**RECORDS FOR PROCESSING:**
|---|

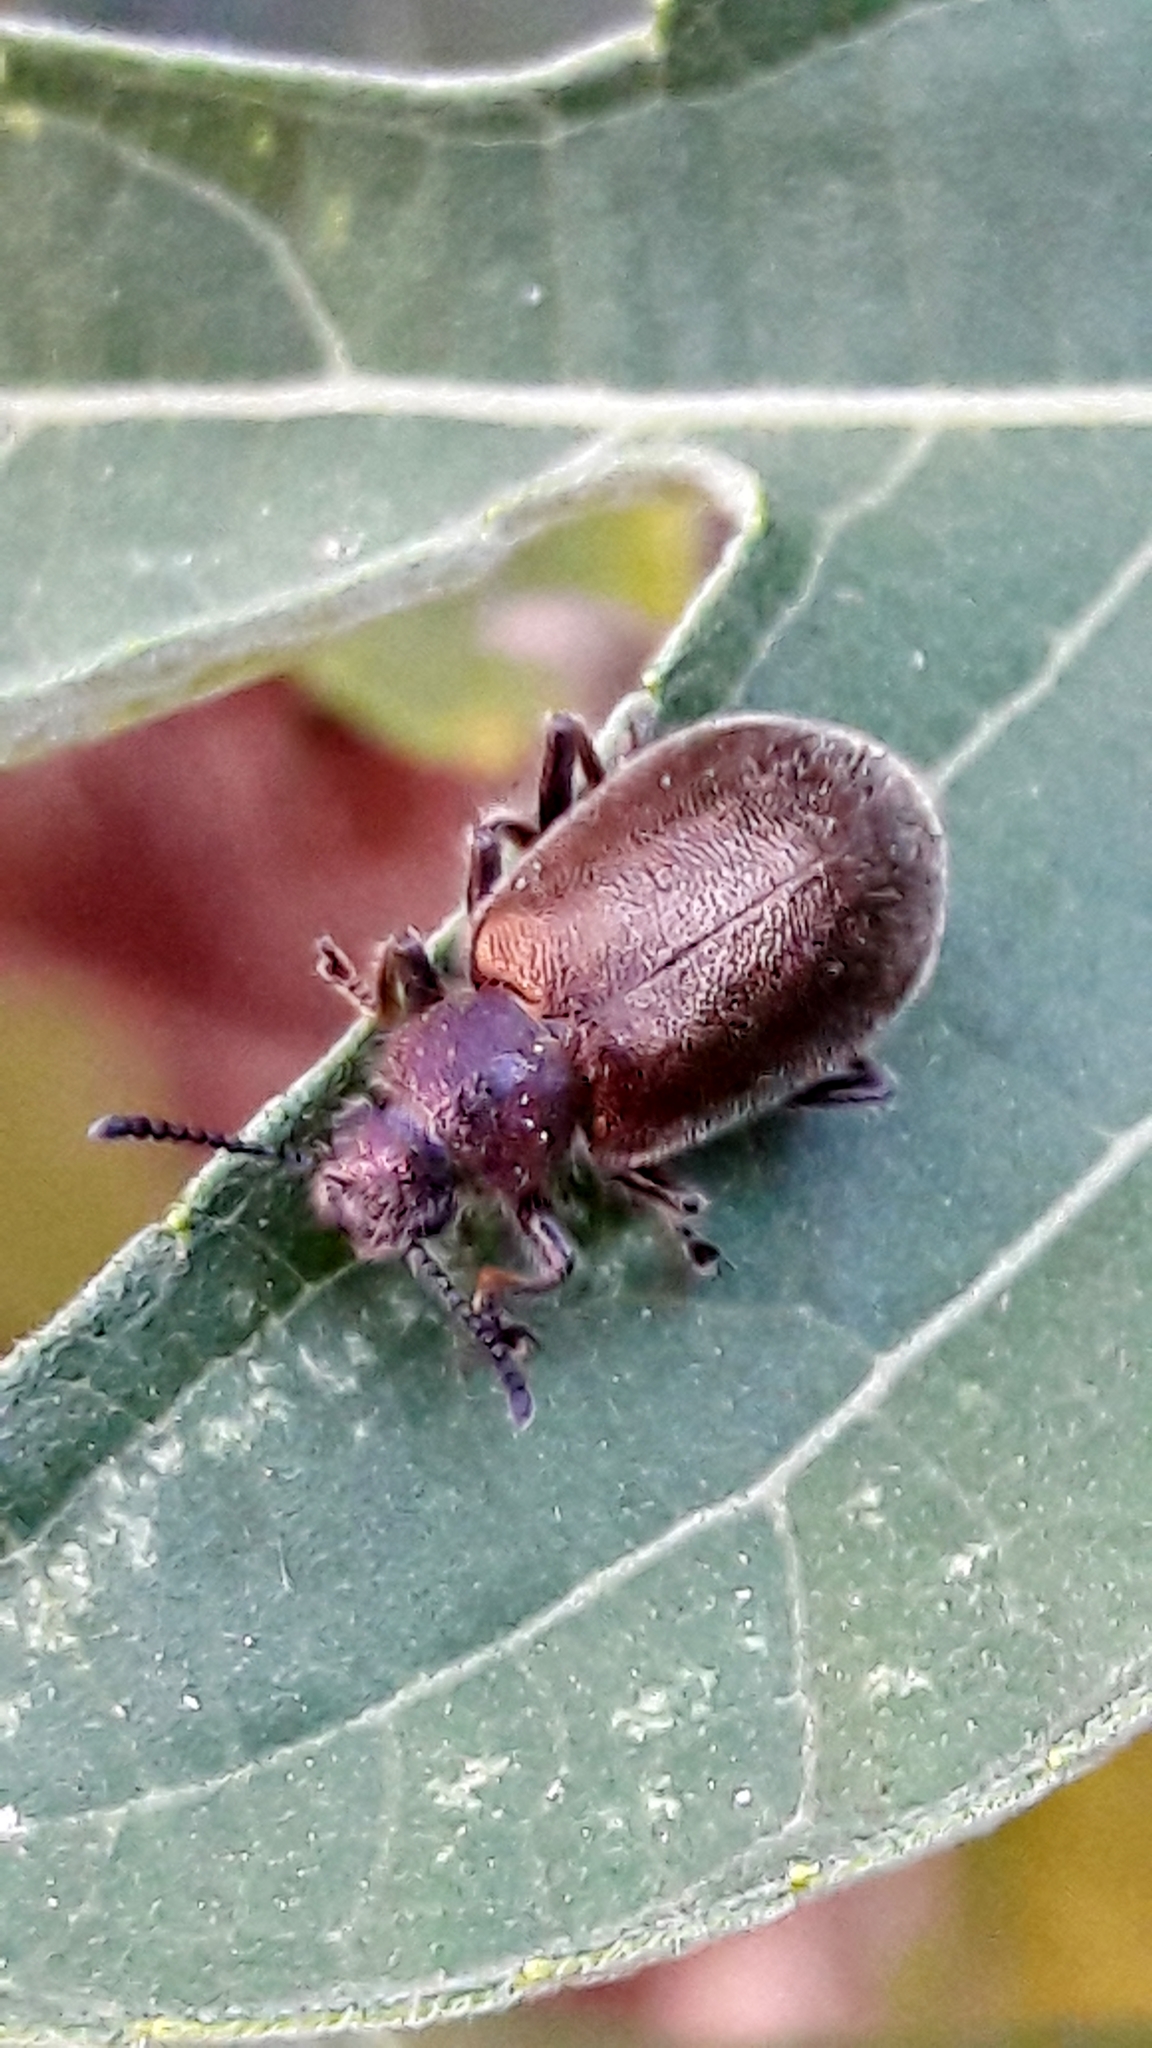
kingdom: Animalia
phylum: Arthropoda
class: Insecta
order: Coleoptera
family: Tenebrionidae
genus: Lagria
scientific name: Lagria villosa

|---|

**GIVEN INSTRUCTION:** Swap "scientific name" for "species" throughout the listing and write it out again with everything else unchanged. Leave out the pictures.

**ANSWER FOR THIS EXERCISE:**
kingdom: Animalia
phylum: Arthropoda
class: Insecta
order: Coleoptera
family: Tenebrionidae
genus: Lagria
species: Lagria villosa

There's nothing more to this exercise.